The yearlong crash prevention pilot program between Waycare, a provider of artificial intelligence-based mobility products and services for smart cities, the Regional Transportation Commission of Southern Nevada, the Nevada Department of Transportation and the Nevada Highway Patrol resulted in a 17 percent reduction of crashes along a stretch of Interstate 15, the RTC announced Monday.

A portion of I-15 northbound between Charleston Boulevard and Russell Road was included in the program’s results. As resources become available, officials plan to use the program in other areas of the Las Vegas Valley, including a stretch of U.S. Highway 95 between I-15 and the Rainbow Boulevard curve.

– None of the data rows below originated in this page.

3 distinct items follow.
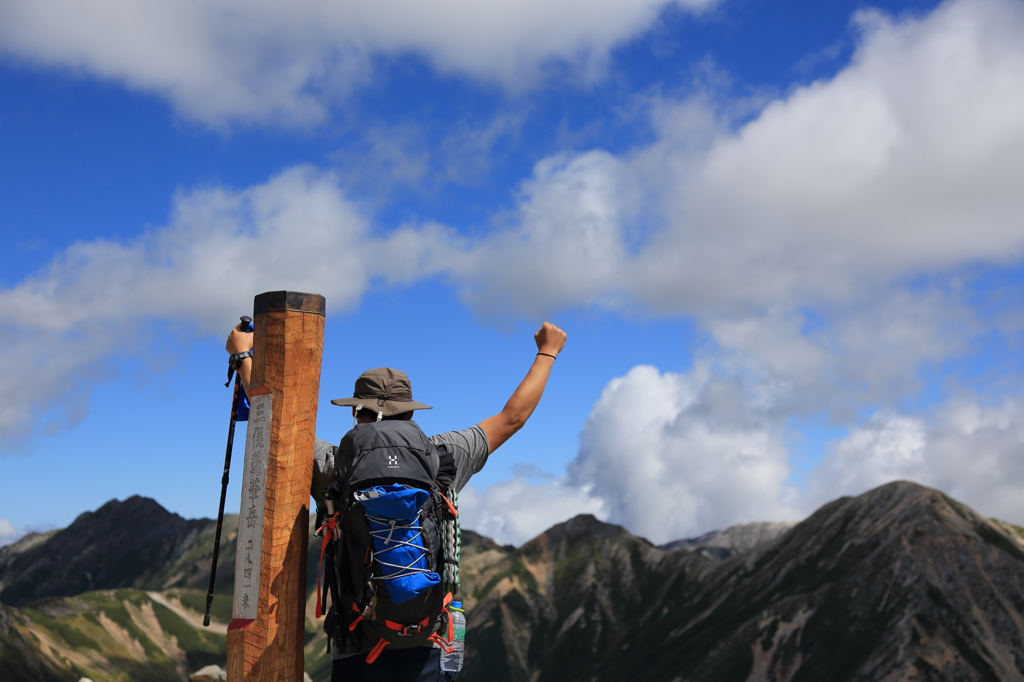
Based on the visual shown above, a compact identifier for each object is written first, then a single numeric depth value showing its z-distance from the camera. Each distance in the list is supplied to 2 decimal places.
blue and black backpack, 5.80
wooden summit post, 6.43
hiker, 6.05
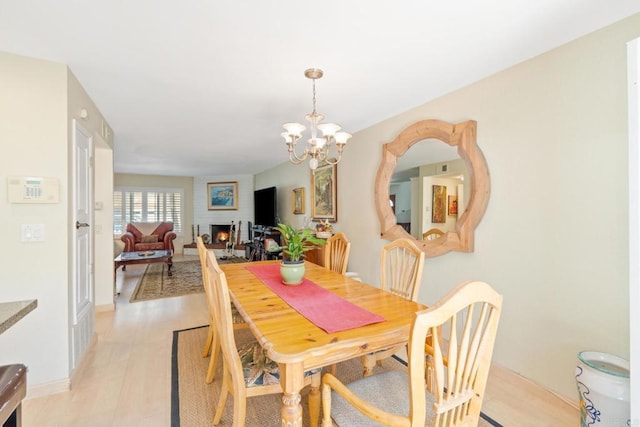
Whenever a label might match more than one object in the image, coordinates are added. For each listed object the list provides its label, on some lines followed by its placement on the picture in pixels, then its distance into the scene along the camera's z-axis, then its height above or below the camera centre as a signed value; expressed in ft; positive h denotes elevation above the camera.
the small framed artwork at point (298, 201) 17.68 +0.52
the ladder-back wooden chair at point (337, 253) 8.95 -1.40
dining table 3.70 -1.79
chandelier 7.06 +1.88
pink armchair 19.88 -2.06
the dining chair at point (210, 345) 6.62 -3.32
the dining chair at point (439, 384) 2.83 -1.90
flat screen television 20.79 +0.16
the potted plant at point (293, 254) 6.48 -1.02
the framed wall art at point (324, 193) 13.94 +0.83
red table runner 4.58 -1.77
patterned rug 14.30 -4.21
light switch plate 6.47 -0.58
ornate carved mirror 7.71 +0.58
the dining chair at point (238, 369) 4.35 -2.70
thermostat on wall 6.33 +0.40
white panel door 7.29 -1.13
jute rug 5.62 -4.10
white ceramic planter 4.60 -2.94
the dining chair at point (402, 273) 5.98 -1.51
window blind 25.44 +0.19
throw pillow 21.52 -2.24
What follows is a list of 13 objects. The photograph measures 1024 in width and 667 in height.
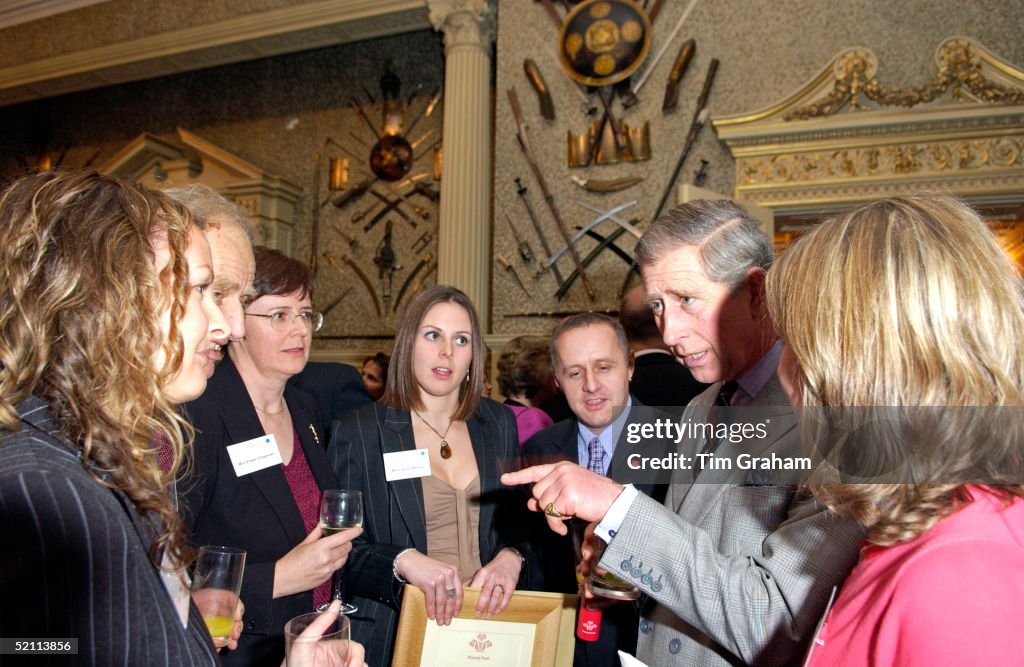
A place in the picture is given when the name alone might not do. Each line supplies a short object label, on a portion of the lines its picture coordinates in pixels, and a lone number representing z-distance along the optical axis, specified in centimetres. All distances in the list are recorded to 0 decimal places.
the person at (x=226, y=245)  163
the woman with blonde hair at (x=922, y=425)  67
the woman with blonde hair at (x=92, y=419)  65
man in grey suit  104
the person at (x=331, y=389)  276
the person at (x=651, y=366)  244
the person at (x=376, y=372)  498
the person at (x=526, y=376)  319
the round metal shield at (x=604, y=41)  528
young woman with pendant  184
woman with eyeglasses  161
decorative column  576
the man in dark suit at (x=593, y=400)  227
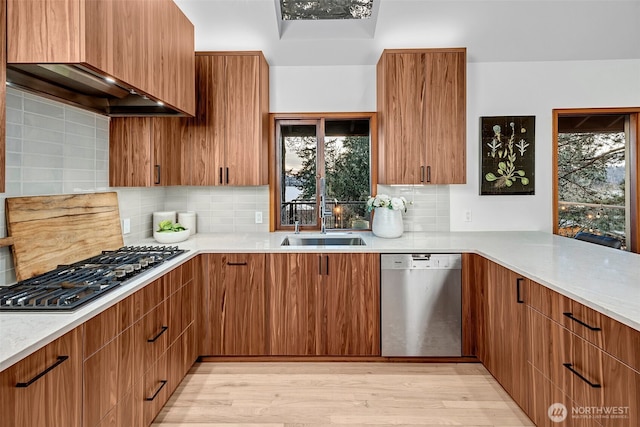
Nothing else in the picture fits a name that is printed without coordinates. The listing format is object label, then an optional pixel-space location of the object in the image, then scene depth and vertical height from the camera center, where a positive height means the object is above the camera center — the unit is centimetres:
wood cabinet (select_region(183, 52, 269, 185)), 315 +72
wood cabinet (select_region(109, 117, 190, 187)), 276 +42
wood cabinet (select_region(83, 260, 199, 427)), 152 -69
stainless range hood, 172 +66
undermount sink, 342 -28
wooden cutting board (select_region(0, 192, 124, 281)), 187 -11
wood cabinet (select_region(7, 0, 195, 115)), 153 +78
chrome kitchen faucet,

The results came without any additional resources from state or local agencies. Waycare said the program utilizes in-vehicle information, existing cameras, sensors and other traffic-related data to develop predictive analytics designed to reduce traffic fatalities and crash-related congestion.

“Groundbreaking partnerships like this enable Southern Nevada to continue to lead the way in leveraging advanced technologies to dramatically improve traffic safety and efficiency,” RTC general manager Tina Quigley said in a statement. “These latest statistics coupled with the fact that we are identifying accidents up to 12 minutes faster with the Waycare platform helps translate what public and private partnerships can do and that AI is working to modernize and create a better transportation system for all.”

Las Vegas was the first U.S. city that Waycare teamed up with on a pilot program. The Israeli startup already carried out a similar program in Tel Aviv, and it started a crash prevention program in Tampa, Florida, last year.

The platform uses in-vehicle information and municipal traffic data to understand road conditions in real time. When an area at high risk for an incident is identified, Waycare alerts traffic agencies when and where to take preventive action.

The RTC uses dynamic message boards to relay advanced warning of an incident, alerting drivers to reduce speed and drive cautiously.

The NHP then deploys its vehicles in high-visibility mode along the freeway in conjunction with NDOT, which assures that safety barriers are in place for the police officers on freeways.

During the program, 91 percent of drivers traveling at more than 65 mph slowed down to under 65 mph in areas where preventive measures were deployed, RTC said.

“The results of this pilot program are a clear signal that AI and deep learning, when deployed in collaboration with traffic management and enforcement agencies, can have a dramatic impact on improving the safety of even our busiest and most at-risk freeways,” said Noam Maital, co-founder and CEO of Waycare in a statement.